#### RECORDED DATA ####
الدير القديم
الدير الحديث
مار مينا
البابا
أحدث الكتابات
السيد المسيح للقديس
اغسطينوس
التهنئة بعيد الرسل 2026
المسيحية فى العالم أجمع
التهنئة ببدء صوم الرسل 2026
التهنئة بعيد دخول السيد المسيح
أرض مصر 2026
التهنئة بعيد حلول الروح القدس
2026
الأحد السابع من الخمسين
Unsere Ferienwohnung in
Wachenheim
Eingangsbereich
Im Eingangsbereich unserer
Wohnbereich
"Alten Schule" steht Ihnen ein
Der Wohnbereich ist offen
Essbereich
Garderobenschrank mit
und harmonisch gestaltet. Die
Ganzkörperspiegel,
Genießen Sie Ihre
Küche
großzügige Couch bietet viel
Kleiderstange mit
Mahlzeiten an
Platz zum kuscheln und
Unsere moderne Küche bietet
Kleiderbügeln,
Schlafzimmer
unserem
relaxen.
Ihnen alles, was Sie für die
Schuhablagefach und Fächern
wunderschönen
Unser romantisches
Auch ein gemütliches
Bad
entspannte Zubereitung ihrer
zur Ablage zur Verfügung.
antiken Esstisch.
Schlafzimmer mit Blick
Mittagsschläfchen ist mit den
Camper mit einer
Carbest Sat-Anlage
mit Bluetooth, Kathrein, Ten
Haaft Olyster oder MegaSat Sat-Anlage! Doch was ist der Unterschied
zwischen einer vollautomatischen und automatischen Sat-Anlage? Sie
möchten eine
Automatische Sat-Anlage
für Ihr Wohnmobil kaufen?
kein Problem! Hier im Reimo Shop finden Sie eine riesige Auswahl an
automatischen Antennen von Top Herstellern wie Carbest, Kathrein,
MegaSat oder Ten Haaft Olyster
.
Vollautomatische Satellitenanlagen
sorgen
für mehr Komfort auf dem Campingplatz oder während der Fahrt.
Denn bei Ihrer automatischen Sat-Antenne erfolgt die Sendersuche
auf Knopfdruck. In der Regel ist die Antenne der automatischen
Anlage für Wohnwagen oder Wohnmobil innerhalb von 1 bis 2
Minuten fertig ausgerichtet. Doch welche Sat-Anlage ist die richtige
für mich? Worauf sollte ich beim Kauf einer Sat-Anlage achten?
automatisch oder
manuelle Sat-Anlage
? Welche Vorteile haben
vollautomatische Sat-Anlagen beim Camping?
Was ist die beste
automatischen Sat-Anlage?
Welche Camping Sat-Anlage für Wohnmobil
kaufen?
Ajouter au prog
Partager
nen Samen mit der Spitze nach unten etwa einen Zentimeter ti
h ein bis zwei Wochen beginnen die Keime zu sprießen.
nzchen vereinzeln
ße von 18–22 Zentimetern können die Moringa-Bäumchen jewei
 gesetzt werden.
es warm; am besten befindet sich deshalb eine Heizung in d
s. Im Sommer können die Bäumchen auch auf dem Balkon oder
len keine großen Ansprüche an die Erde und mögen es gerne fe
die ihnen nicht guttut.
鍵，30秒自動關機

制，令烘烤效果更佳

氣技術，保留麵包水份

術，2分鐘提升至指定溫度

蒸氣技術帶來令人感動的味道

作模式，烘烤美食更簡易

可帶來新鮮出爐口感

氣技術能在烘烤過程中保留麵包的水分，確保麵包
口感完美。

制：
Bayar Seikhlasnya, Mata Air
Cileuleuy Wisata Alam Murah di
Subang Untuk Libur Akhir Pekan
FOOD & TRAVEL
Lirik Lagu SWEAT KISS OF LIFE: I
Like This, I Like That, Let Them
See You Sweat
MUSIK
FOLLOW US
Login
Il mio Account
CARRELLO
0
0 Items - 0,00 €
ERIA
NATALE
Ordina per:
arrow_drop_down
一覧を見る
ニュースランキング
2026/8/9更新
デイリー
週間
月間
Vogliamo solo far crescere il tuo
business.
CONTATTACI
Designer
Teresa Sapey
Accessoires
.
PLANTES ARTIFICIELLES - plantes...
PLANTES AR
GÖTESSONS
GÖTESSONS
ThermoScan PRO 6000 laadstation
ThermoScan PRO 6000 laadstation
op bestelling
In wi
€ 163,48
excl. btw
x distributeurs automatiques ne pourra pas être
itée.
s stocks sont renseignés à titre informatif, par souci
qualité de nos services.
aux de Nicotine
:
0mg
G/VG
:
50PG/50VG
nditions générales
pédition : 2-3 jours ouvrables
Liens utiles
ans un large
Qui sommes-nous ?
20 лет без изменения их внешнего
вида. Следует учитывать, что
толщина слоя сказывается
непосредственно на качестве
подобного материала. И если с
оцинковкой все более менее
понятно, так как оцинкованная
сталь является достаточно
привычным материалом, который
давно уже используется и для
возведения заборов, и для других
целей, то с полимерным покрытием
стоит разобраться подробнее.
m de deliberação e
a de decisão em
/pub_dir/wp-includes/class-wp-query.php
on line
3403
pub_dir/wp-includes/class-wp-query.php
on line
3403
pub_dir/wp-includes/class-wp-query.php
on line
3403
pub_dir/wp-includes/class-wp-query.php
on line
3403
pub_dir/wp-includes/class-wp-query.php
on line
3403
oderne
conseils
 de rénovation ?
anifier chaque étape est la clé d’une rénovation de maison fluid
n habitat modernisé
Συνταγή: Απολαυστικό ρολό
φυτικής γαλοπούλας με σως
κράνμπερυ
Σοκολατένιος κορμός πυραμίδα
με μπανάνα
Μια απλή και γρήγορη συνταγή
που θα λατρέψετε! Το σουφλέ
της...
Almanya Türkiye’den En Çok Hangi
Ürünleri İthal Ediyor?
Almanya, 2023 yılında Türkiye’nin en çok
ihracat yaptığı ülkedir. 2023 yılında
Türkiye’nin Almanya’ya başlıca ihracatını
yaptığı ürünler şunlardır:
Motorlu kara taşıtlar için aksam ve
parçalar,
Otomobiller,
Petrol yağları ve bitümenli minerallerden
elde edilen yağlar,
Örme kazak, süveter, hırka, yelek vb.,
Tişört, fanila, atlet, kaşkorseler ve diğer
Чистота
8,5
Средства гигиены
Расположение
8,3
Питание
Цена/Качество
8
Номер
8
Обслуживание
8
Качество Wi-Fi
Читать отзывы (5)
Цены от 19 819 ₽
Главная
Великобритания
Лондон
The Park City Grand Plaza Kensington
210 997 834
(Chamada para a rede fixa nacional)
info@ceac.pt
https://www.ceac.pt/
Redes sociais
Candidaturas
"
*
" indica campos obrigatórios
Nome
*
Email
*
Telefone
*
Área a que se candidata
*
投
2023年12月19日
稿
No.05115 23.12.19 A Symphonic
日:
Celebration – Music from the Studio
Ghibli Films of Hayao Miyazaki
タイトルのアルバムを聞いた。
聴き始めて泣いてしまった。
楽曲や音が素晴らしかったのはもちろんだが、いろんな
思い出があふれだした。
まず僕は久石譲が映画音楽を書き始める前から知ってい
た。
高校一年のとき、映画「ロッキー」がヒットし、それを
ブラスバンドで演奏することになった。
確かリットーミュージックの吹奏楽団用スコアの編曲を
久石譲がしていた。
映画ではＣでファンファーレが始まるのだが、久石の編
####
*YOUR OBJECTIVE:* The response has to match the records above word for word.

*ANSWER BELOW:*
الدير القديم
الدير الحديث
مار مينا
البابا
أحدث الكتابات
السيد المسيح للقديس
اغسطينوس
التهنئة بعيد الرسل 2026
المسيحية فى العالم أجمع
التهنئة ببدء صوم الرسل 2026
التهنئة بعيد دخول السيد المسيح
أرض مصر 2026
التهنئة بعيد حلول الروح القدس
2026
الأحد السابع من الخمسين
Unsere Ferienwohnung in
Wachenheim
Eingangsbereich
Im Eingangsbereich unserer
Wohnbereich
"Alten Schule" steht Ihnen ein
Der Wohnbereich ist offen
Essbereich
Garderobenschrank mit
und harmonisch gestaltet. Die
Ganzkörperspiegel,
Genießen Sie Ihre
Küche
großzügige Couch bietet viel
Kleiderstange mit
Mahlzeiten an
Platz zum kuscheln und
Unsere moderne Küche bietet
Kleiderbügeln,
Schlafzimmer
unserem
relaxen.
Ihnen alles, was Sie für die
Schuhablagefach und Fächern
wunderschönen
Unser romantisches
Auch ein gemütliches
Bad
entspannte Zubereitung ihrer
zur Ablage zur Verfügung.
antiken Esstisch.
Schlafzimmer mit Blick
Mittagsschläfchen ist mit den
Camper mit einer
Carbest Sat-Anlage
mit Bluetooth, Kathrein, Ten
Haaft Olyster oder MegaSat Sat-Anlage! Doch was ist der Unterschied
zwischen einer vollautomatischen und automatischen Sat-Anlage? Sie
möchten eine
Automatische Sat-Anlage
für Ihr Wohnmobil kaufen?
kein Problem! Hier im Reimo Shop finden Sie eine riesige Auswahl an
automatischen Antennen von Top Herstellern wie Carbest, Kathrein,
MegaSat oder Ten Haaft Olyster
.
Vollautomatische Satellitenanlagen
sorgen
für mehr Komfort auf dem Campingplatz oder während der Fahrt.
Denn bei Ihrer automatischen Sat-Antenne erfolgt die Sendersuche
auf Knopfdruck. In der Regel ist die Antenne der automatischen
Anlage für Wohnwagen oder Wohnmobil innerhalb von 1 bis 2
Minuten fertig ausgerichtet. Doch welche Sat-Anlage ist die richtige
für mich? Worauf sollte ich beim Kauf einer Sat-Anlage achten?
automatisch oder
manuelle Sat-Anlage
? Welche Vorteile haben
vollautomatische Sat-Anlagen beim Camping?
Was ist die beste
automatischen Sat-Anlage?
Welche Camping Sat-Anlage für Wohnmobil
kaufen?
Ajouter au prog
Partager
nen Samen mit der Spitze nach unten etwa einen Zentimeter ti
h ein bis zwei Wochen beginnen die Keime zu sprießen.
nzchen vereinzeln
ße von 18–22 Zentimetern können die Moringa-Bäumchen jewei
 gesetzt werden.
es warm; am besten befindet sich deshalb eine Heizung in d
s. Im Sommer können die Bäumchen auch auf dem Balkon oder
len keine großen Ansprüche an die Erde und mögen es gerne fe
die ihnen nicht guttut.
鍵，30秒自動關機

制，令烘烤效果更佳

氣技術，保留麵包水份

術，2分鐘提升至指定溫度

蒸氣技術帶來令人感動的味道

作模式，烘烤美食更簡易

可帶來新鮮出爐口感

氣技術能在烘烤過程中保留麵包的水分，確保麵包
口感完美。

制：
Bayar Seikhlasnya, Mata Air
Cileuleuy Wisata Alam Murah di
Subang Untuk Libur Akhir Pekan
FOOD & TRAVEL
Lirik Lagu SWEAT KISS OF LIFE: I
Like This, I Like That, Let Them
See You Sweat
MUSIK
FOLLOW US
Login
Il mio Account
CARRELLO
0
0 Items - 0,00 €
ERIA
NATALE
Ordina per:
arrow_drop_down
一覧を見る
ニュースランキング
2026/8/9更新
デイリー
週間
月間
Vogliamo solo far crescere il tuo
business.
CONTATTACI
Designer
Teresa Sapey
Accessoires
.
PLANTES ARTIFICIELLES - plantes...
PLANTES AR
GÖTESSONS
GÖTESSONS
ThermoScan PRO 6000 laadstation
ThermoScan PRO 6000 laadstation
op bestelling
In wi
€ 163,48
excl. btw
x distributeurs automatiques ne pourra pas être
itée.
s stocks sont renseignés à titre informatif, par souci
qualité de nos services.
aux de Nicotine
:
0mg
G/VG
:
50PG/50VG
nditions générales
pédition : 2-3 jours ouvrables
Liens utiles
ans un large
Qui sommes-nous ?
20 лет без изменения их внешнего
вида. Следует учитывать, что
толщина слоя сказывается
непосредственно на качестве
подобного материала. И если с
оцинковкой все более менее
понятно, так как оцинкованная
сталь является достаточно
привычным материалом, который
давно уже используется и для
возведения заборов, и для других
целей, то с полимерным покрытием
стоит разобраться подробнее.
m de deliberação e
a de decisão em
/pub_dir/wp-includes/class-wp-query.php
on line
3403
pub_dir/wp-includes/class-wp-query.php
on line
3403
pub_dir/wp-includes/class-wp-query.php
on line
3403
pub_dir/wp-includes/class-wp-query.php
on line
3403
pub_dir/wp-includes/class-wp-query.php
on line
3403
oderne
conseils
 de rénovation ?
anifier chaque étape est la clé d’une rénovation de maison fluid
n habitat modernisé
Συνταγή: Απολαυστικό ρολό
φυτικής γαλοπούλας με σως
κράνμπερυ
Σοκολατένιος κορμός πυραμίδα
με μπανάνα
Μια απλή και γρήγορη συνταγή
που θα λατρέψετε! Το σουφλέ
της...
Almanya Türkiye’den En Çok Hangi
Ürünleri İthal Ediyor?
Almanya, 2023 yılında Türkiye’nin en çok
ihracat yaptığı ülkedir. 2023 yılında
Türkiye’nin Almanya’ya başlıca ihracatını
yaptığı ürünler şunlardır:
Motorlu kara taşıtlar için aksam ve
parçalar,
Otomobiller,
Petrol yağları ve bitümenli minerallerden
elde edilen yağlar,
Örme kazak, süveter, hırka, yelek vb.,
Tişört, fanila, atlet, kaşkorseler ve diğer
Чистота
8,5
Средства гигиены
Расположение
8,3
Питание
Цена/Качество
8
Номер
8
Обслуживание
8
Качество Wi-Fi
Читать отзывы (5)
Цены от 19 819 ₽
Главная
Великобритания
Лондон
The Park City Grand Plaza Kensington
210 997 834
(Chamada para a rede fixa nacional)
info@ceac.pt
https://www.ceac.pt/
Redes sociais
Candidaturas
"
*
" indica campos obrigatórios
Nome
*
Email
*
Telefone
*
Área a que se candidata
*
投
2023年12月19日
稿
No.05115 23.12.19 A Symphonic
日:
Celebration – Music from the Studio
Ghibli Films of Hayao Miyazaki
タイトルのアルバムを聞いた。
聴き始めて泣いてしまった。
楽曲や音が素晴らしかったのはもちろんだが、いろんな
思い出があふれだした。
まず僕は久石譲が映画音楽を書き始める前から知ってい
た。
高校一年のとき、映画「ロッキー」がヒットし、それを
ブラスバンドで演奏することになった。
確かリットーミュージックの吹奏楽団用スコアの編曲を
久石譲がしていた。
映画ではＣでファンファーレが始まるのだが、久石の編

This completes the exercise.